先週は風邪をこじらせて一家で寝込んでいたから、近所のコンビニがさらにおいしく便利になったので大変助けられた。時代と共に絶えず新しくなっているコンビニの姿は、我々事業を行う者にとって一つの手本で、商売というのはこうあらねばならぬ。頑張らなくちゃあという気にさせる。
21日の土曜日に来期採用予定の学生面接を行った。生まれは1990年、鶴見緑地で花の博覧会があり、大田市場の花き部が開場した年だ。その年に生まれた大学生たちを選考していると思うと、次世代の我が社を創っていってくれる人達を選考する気になって、ついつい力が入りすぎたと今にして思っている。

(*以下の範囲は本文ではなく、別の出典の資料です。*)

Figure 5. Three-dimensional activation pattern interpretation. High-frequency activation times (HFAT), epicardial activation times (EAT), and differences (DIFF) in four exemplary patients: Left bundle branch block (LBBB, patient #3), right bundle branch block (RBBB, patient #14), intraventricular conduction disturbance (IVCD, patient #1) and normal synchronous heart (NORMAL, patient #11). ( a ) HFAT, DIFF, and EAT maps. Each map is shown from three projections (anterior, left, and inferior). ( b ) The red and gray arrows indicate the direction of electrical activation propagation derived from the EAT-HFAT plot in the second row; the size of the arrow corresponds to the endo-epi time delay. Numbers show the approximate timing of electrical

開業した1990年以後に入社した社員は1970年代以後生まれの人達だ。これらの世代はロストジェネレーションと言われ、社会に出た途端、バブルが崩壊し「こんなはずじゃなかった」と、毎年生活が良くなるはずが現実は経済が下降した為、先行き暗く不安で憤懣やる方ない世代である。しかし若いからその状況に順応し、時代に合わせて活躍している。大田花きの基幹的な業務を担っているのはこの世代で、昭和の時代に住んでいる先輩たちやバブルを体感した先輩たちより「昔はこうだった」などと言わないから良い仕事が出来ている。

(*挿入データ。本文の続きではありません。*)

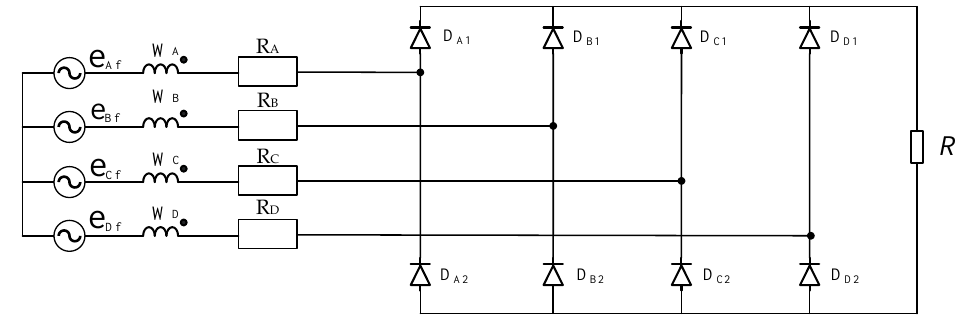
Figure 2. ( a ) DSPM machine [22]. ( b ) HEDSM machine [23].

家計支出を見ると、1990年を100%とした時に2010年は93.3%である。デフレで色々な物が安くなった割には、毎年0.5%弱しか家計支出はこの20年減っていなかったのだ。業界として一番市場規模が小さくなったのが衣料品だ。20年間で約半分の50.5%になった。この業界で生きて頑張っている人達は、タフでまさにサバイバル精神に長けた人達だ。食品はというと、企業の交際費が減って少子高齢化になった分、約16%減った。日本の世帯のうちの半分が一人世帯、二人世帯だからお惣菜は増えたし、パンでもピンキリで、この「キリ」の物も100円で美味いのである。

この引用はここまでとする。